28Pour remplacer les rames Corail sur les lignes IC dites « structurantes » dont il a la charge, l’État avait besoin d’un matériel spécifique qu’il ne pouvait pas puiser dans les contrats en cours d’acquisition de Régiolis ou Regio 2N. Il a donc lancé via la SNCF un appel d’offres pour un matériel répondant à un cahier des charges bien précis qu’a finalement remporté l’espagnol CAF, qui devrait équiper les deux radiales concernées et sous réserve la transversale. Un jeu normal de la concurrence dont Alstom bénéficie par ailleurs sur d’autres marchés…
La nouvelle est tombée le 18 septembre dans un communiqué de la SNCF : le constructeur espagnol CAF est l’attributaire pressenti de la commande des nouveaux trains Intercités. En fait, la rumeur de ce choix enflait depuis la mi-août. L’affaire mérite un petit retour en arrière.
En juillet 2016, Alain Vidalies, alors secrétaire d’État aux Transports, annonce sa feuille de route pour les trains Intercités. On y apprend que de nombreuses lignes sont transférées aux régions, que les Intercités de nuit sont en sursis et que l’État garde notamment trois lignes structurantes de jour, et trois lignes d’aménagement du territoire.
Un important volet matériel roulant accompagne ce plan. L’État va financer l’acquisition de matériel neuf pour les régions, de type Régiolis ou Regio 2N version Omneo, à puiser dans des marchés existants de Bombardier et Alstom, pour aller vite. Pour les transversales conservées (Nantes – Lyon, Nantes – Bordeaux et Toulouse – Hendaye), l’État utilise aussi ces marchés en commandant des rames Coradia à Alstom. Ces rames bimodes ou automotrices sont désormais livrées et assurent 100 % des dessertes.

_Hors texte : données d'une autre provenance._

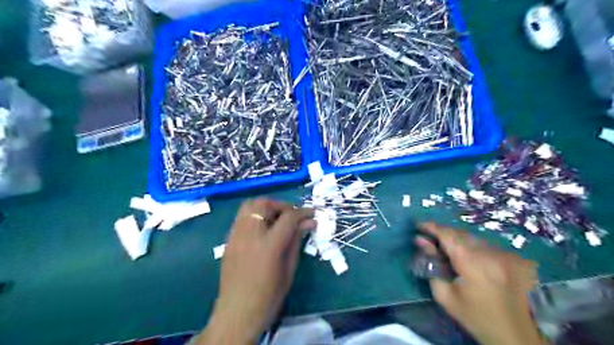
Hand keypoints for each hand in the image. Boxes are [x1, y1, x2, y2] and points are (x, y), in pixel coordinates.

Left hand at [197, 198, 315, 343]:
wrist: (237, 313)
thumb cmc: (268, 296)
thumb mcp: (289, 269)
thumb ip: (296, 241)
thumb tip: (308, 223)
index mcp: (269, 245)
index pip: (288, 217)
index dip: (303, 212)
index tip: (312, 214)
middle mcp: (250, 235)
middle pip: (264, 203)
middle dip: (282, 205)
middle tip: (292, 215)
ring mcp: (236, 235)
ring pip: (249, 206)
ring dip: (266, 207)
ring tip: (277, 218)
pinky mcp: (228, 240)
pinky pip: (242, 217)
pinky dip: (255, 215)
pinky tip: (262, 229)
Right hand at [417, 222, 541, 343]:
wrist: (517, 336)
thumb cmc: (476, 317)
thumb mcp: (445, 296)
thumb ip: (432, 265)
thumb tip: (422, 242)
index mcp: (473, 263)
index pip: (448, 235)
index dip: (432, 227)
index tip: (419, 225)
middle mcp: (492, 253)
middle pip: (461, 234)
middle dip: (444, 234)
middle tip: (431, 240)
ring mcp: (508, 254)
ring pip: (475, 238)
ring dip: (460, 241)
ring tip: (450, 251)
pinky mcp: (517, 258)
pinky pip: (488, 246)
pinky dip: (475, 248)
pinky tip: (471, 260)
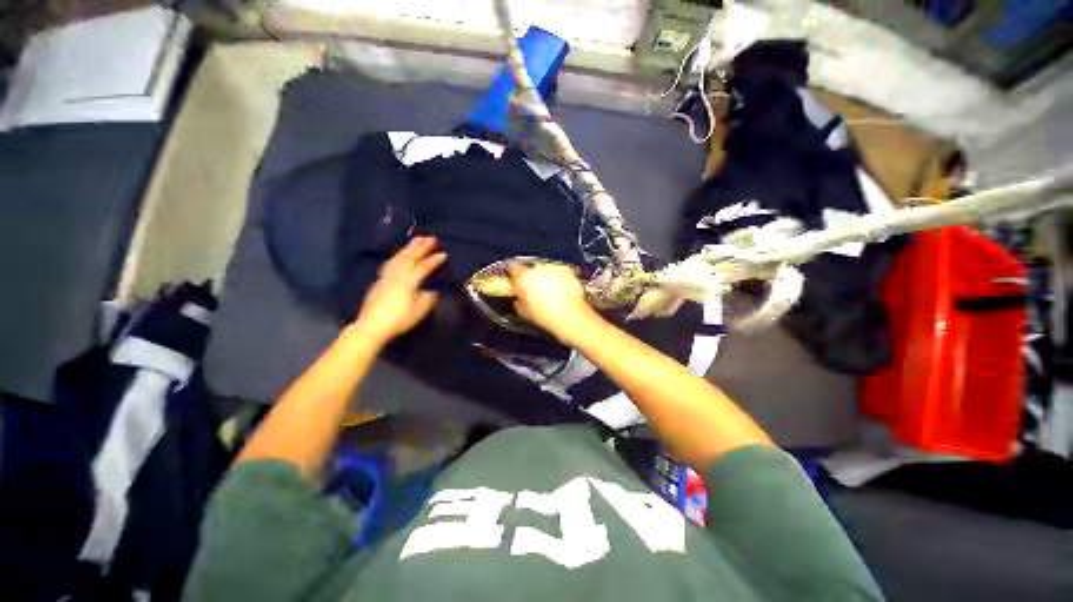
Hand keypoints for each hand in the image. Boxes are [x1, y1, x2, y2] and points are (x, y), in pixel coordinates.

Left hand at [352, 236, 445, 345]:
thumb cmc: (398, 319)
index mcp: (409, 281)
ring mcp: (387, 276)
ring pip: (399, 258)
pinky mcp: (380, 280)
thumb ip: (428, 299)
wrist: (372, 326)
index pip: (424, 267)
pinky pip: (391, 263)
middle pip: (410, 257)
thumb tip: (434, 291)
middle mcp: (397, 275)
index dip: (434, 260)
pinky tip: (398, 255)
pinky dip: (397, 256)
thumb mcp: (419, 311)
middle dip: (421, 247)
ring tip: (416, 240)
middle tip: (431, 237)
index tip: (444, 254)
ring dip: (408, 248)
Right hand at [508, 262, 597, 343]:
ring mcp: (554, 269)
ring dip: (546, 278)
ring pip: (546, 270)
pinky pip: (559, 273)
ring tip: (550, 293)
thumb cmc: (547, 316)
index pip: (513, 267)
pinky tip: (561, 292)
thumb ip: (519, 299)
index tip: (515, 279)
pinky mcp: (567, 271)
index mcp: (524, 277)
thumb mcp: (525, 311)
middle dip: (532, 278)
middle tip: (534, 292)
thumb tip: (519, 298)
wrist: (570, 317)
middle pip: (531, 269)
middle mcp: (538, 269)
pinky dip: (559, 279)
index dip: (514, 274)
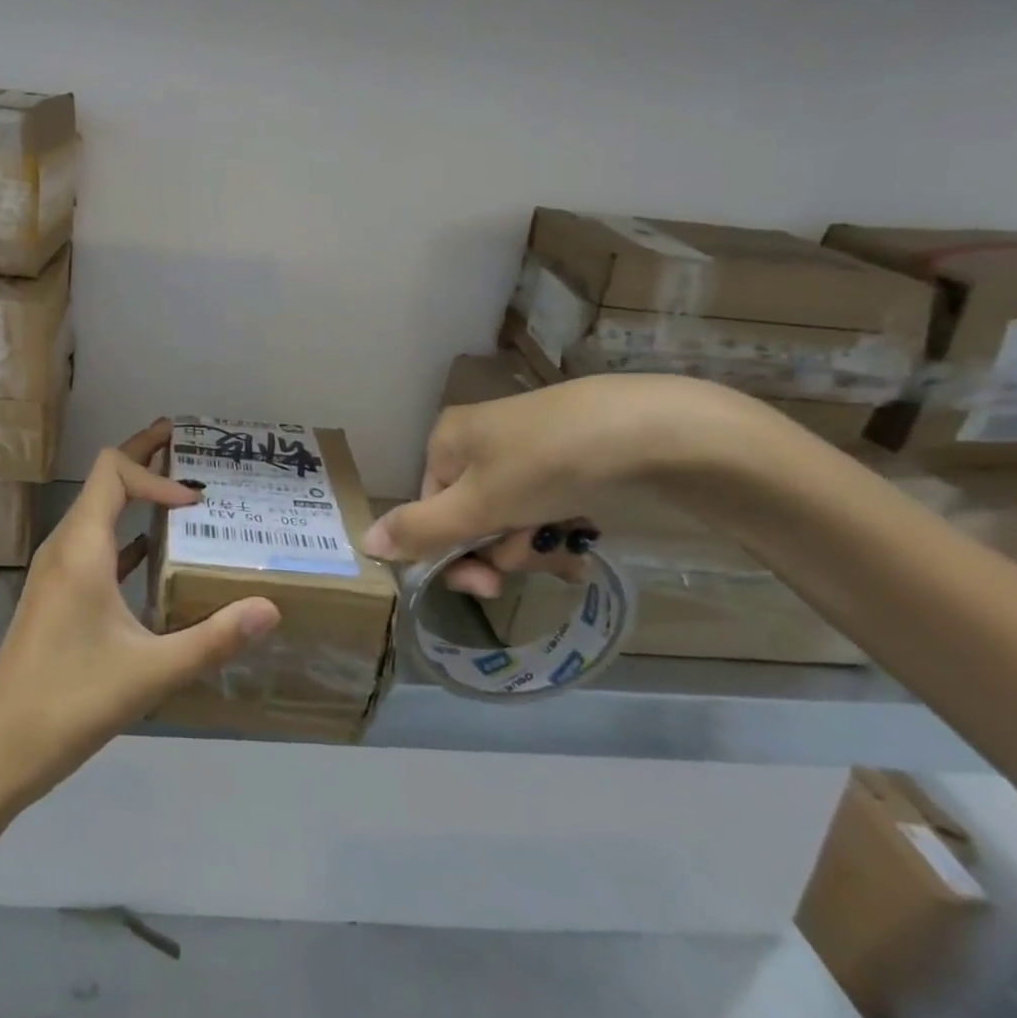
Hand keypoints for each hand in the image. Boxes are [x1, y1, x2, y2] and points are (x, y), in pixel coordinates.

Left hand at [0, 420, 280, 808]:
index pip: (113, 471)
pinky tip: (154, 553)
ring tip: (181, 496)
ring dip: (136, 496)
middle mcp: (65, 547)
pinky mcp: (57, 595)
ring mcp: (57, 571)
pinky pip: (95, 545)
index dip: (155, 473)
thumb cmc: (71, 701)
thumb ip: (213, 639)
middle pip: (103, 480)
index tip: (195, 502)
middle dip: (144, 457)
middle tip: (185, 442)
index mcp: (81, 548)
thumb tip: (270, 609)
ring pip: (98, 512)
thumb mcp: (151, 672)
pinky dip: (126, 534)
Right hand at [362, 374, 724, 590]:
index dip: (454, 554)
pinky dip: (559, 529)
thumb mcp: (478, 504)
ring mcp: (526, 450)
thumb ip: (421, 529)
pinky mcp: (567, 460)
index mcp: (447, 441)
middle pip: (471, 518)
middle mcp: (480, 442)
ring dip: (535, 544)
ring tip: (569, 544)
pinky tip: (584, 540)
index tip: (489, 586)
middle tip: (539, 555)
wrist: (652, 430)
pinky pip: (545, 507)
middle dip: (503, 548)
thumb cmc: (546, 464)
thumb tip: (364, 544)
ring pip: (511, 518)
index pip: (430, 510)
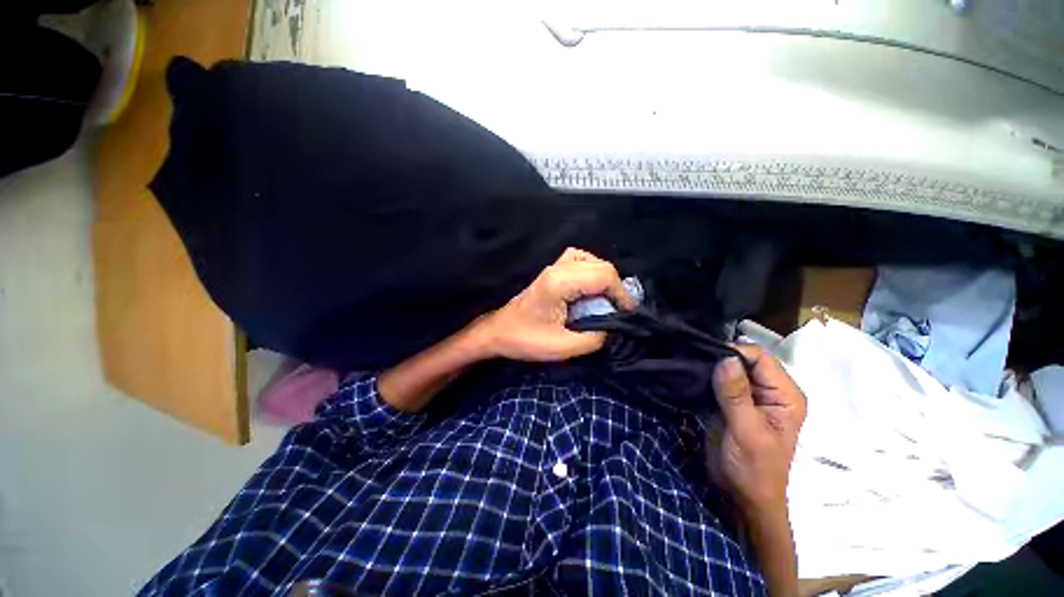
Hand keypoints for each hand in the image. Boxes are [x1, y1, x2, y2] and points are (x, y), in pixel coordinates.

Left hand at [472, 248, 635, 361]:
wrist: (499, 332)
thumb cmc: (525, 340)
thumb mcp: (563, 347)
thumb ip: (594, 338)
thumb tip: (613, 327)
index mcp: (560, 283)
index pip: (603, 276)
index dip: (621, 294)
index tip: (626, 314)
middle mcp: (558, 268)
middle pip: (600, 265)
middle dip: (615, 288)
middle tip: (617, 310)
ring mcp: (553, 267)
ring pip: (590, 259)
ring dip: (604, 278)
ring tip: (605, 299)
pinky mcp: (551, 272)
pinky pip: (578, 260)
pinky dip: (590, 270)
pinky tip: (590, 287)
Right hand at [709, 345, 806, 517]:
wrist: (741, 496)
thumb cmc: (753, 468)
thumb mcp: (746, 431)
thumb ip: (736, 395)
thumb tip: (725, 358)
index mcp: (785, 395)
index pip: (761, 358)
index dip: (735, 353)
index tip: (706, 355)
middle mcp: (770, 391)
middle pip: (745, 360)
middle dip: (721, 357)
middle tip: (694, 358)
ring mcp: (749, 396)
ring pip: (730, 368)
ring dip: (711, 366)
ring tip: (690, 364)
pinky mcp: (731, 402)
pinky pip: (719, 380)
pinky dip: (706, 376)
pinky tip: (692, 375)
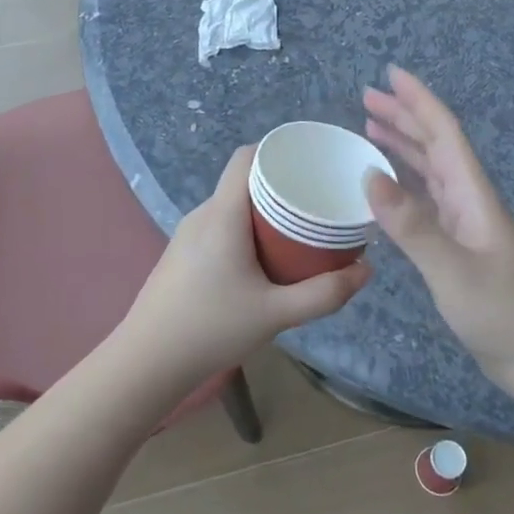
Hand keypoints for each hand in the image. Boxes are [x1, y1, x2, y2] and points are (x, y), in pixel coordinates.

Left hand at [120, 146, 369, 383]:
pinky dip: (246, 229)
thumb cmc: (211, 329)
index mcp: (222, 215)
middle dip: (281, 185)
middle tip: (317, 202)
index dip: (277, 150)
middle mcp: (202, 215)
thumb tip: (366, 271)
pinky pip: (220, 225)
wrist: (147, 362)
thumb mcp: (276, 314)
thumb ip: (324, 294)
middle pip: (243, 181)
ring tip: (297, 230)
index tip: (311, 162)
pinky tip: (264, 257)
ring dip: (263, 211)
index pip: (245, 158)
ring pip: (231, 206)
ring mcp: (187, 234)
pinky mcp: (181, 254)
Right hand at [363, 66, 513, 386]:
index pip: (445, 133)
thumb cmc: (505, 314)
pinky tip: (386, 188)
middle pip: (435, 145)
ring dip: (403, 146)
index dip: (418, 101)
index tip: (390, 74)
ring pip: (430, 171)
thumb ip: (413, 226)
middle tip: (366, 98)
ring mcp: (465, 225)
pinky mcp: (459, 248)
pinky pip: (426, 201)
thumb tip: (369, 177)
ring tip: (370, 129)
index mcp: (473, 194)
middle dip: (404, 117)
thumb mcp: (455, 271)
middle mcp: (469, 200)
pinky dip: (404, 185)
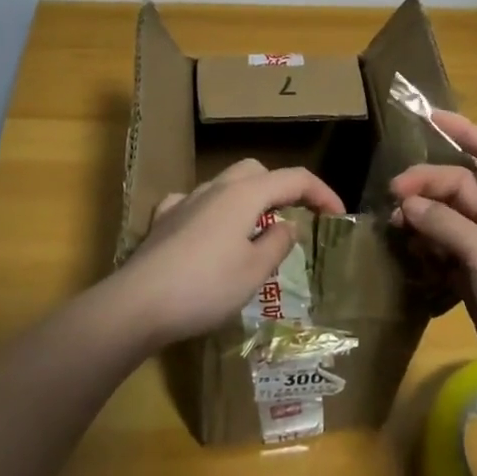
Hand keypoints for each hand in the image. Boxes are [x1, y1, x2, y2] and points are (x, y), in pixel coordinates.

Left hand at [110, 160, 344, 347]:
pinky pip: (194, 202)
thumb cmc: (205, 287)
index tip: (338, 215)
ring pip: (224, 184)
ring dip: (247, 199)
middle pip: (256, 171)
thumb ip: (277, 243)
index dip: (321, 193)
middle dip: (281, 188)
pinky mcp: (162, 221)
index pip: (294, 179)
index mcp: (245, 194)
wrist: (138, 304)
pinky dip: (210, 211)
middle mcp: (215, 188)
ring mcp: (185, 201)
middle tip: (296, 217)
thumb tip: (287, 225)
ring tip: (255, 231)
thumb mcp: (254, 272)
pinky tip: (207, 232)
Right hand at [389, 112, 476, 426]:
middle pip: (460, 188)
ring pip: (448, 222)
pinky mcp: (476, 286)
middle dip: (427, 186)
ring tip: (396, 230)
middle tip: (392, 197)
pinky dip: (426, 254)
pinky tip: (408, 261)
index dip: (464, 131)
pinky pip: (444, 256)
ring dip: (422, 221)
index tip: (428, 117)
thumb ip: (446, 225)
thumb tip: (409, 204)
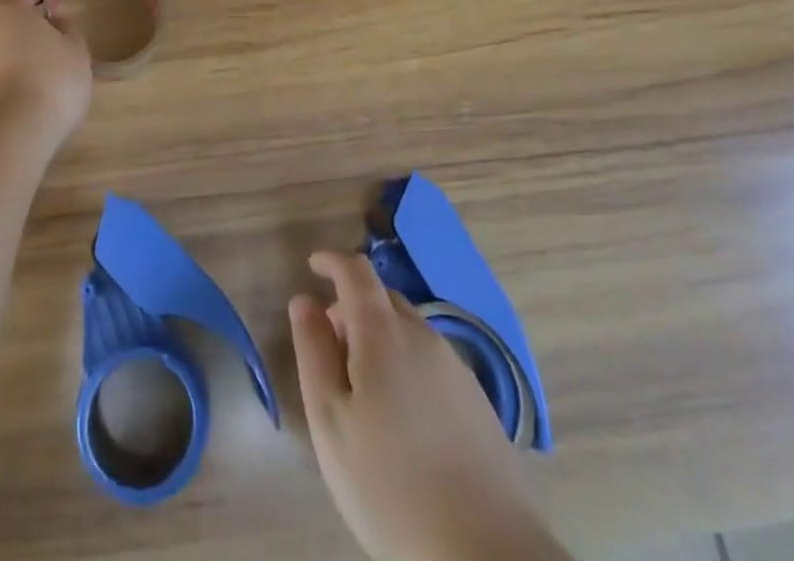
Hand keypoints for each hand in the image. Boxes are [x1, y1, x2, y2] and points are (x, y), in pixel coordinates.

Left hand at [0, 0, 92, 150]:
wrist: (6, 137)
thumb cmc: (51, 83)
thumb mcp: (77, 53)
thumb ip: (69, 29)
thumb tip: (56, 19)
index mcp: (11, 10)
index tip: (60, 7)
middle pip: (7, 19)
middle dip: (27, 28)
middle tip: (53, 48)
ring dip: (12, 57)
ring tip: (37, 81)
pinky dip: (1, 83)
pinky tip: (19, 103)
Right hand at [289, 253, 568, 560]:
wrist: (488, 556)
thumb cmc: (391, 487)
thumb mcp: (331, 421)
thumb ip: (314, 352)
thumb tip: (304, 300)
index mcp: (384, 333)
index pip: (357, 272)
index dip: (332, 262)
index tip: (313, 266)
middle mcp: (424, 337)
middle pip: (384, 299)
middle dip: (353, 307)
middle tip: (331, 347)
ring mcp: (457, 369)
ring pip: (410, 332)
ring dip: (381, 338)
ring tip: (364, 391)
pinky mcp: (480, 404)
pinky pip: (432, 362)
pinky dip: (407, 365)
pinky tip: (403, 418)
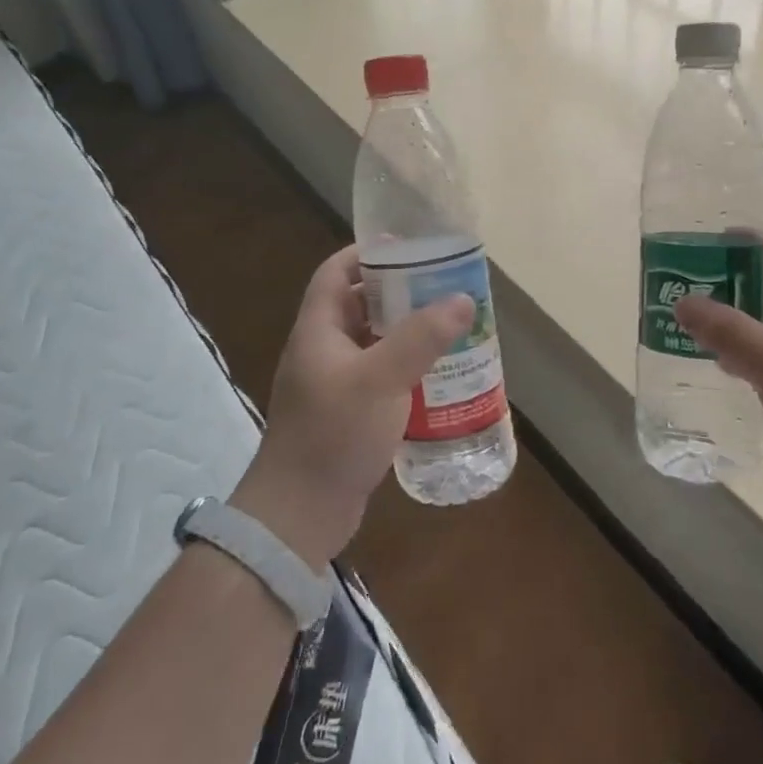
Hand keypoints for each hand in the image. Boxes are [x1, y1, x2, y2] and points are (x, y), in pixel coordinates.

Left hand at [231, 244, 473, 568]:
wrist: (300, 514)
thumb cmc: (334, 435)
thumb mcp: (381, 379)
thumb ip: (421, 338)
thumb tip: (462, 298)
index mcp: (318, 330)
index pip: (335, 273)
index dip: (365, 254)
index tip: (407, 248)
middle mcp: (321, 351)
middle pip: (358, 305)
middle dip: (397, 293)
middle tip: (440, 287)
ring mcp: (332, 384)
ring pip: (371, 342)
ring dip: (404, 332)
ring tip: (447, 326)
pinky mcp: (346, 414)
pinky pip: (378, 376)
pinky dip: (404, 368)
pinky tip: (436, 376)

Il y a 15 B 85000 et neuf Z 51500.
Pour les trois lignes structurantes (Paris – Limoges – Toulouse, Paris – Clermont-Ferrand et Bordeaux – Marseille), c’est plus compliqué car les fonctionnalités demandées ne sont pas dans les marchés existants des deux constructeurs. Un nouvel appel d’offres est donc nécessaire. La SNCF lance le 24 décembre 2016 un marché d’études et d’acquisition (avis d’appel public à la concurrence) qui se concrétise le 16 juin 2017 par un appel d’offres (document de consultation des entreprises). Le gouvernement évoque une enveloppe budgétaire de 800 millions d’euros pour la construction de 28 rames et d’un centre de maintenance. La livraison est attendue à partir de 2021. Une option est déjà présente pour 15 rames (400 millions d’euros) destinées à l’axe reliant Bordeaux à Marseille.
L’expression fonctionnelle de ce nouveau matériel est établie par l’État après une concertation menée au deuxième trimestre 2016 auprès des préfets des six régions concernées. Le cahier des charges est le suivant : rame automotrice bicourant, un seul niveau, équipement en KVB et ERTMS, 200 m de long, couplable en UM, apte à 200 km/h, minimum 420 voyageurs par rame, confort du niveau Grandes Lignes pour des trajets éventuellement longs (7 heures), accessible aux PMR en 1re comme en 2de classe, espace pour de la restauration ambulante, connexion Internet, vidéosurveillance, information voyageurs dynamique, possibilité de réservation (repérage sièges, voitures et marquage).
Pour rappel, ces trois lignes font aujourd’hui appel à des voitures Corail dont la traction est assurée par des BB 26000 et 7200/22200. Consciente de l’importance de ces lignes, l’activité Intercités de la SNCF avait opéré une profonde mutation au début des années 2000 avec l’opération Téoz. Au total, 430 voitures composaient 61 coupons de sept voitures : deux de 1re, quatre de 2de et une pour les services (PMR et familles). Outre une livrée extérieure innovante et inédite très colorée, les aménagements montaient en gamme : nouveaux sièges, nouveaux coloris, espaces diversifiés. Ces rames arrivent en août 2003 sur Paris – Clermont-Ferrand après une étonnante circulation sur l’avenue des Champs-Elysées durant l’exposition Train capitale, puis en 2004 sur Toulouse avant Strasbourg.
Ceci n’est pas une défaite considérable ni pour Alstom ni pour Bombardier. CAF était juste au bon moment, au bon endroit avec le bon matériel roulant [les nouvelles automotrices électriques Intercités/IC, dénommées « Confort200 »]. Le constructeur espagnol (qui est plus ancien que l’entreprise Talgo) réalise actuellement près de 80% de son chiffre d’affaires hors de son pays d’origine. On dirait qu’un soleil ferroviaire européen efficace, mais pas méchant, illumine toujours la philosophie « IC » sans âge de la SNCF en évolution constante.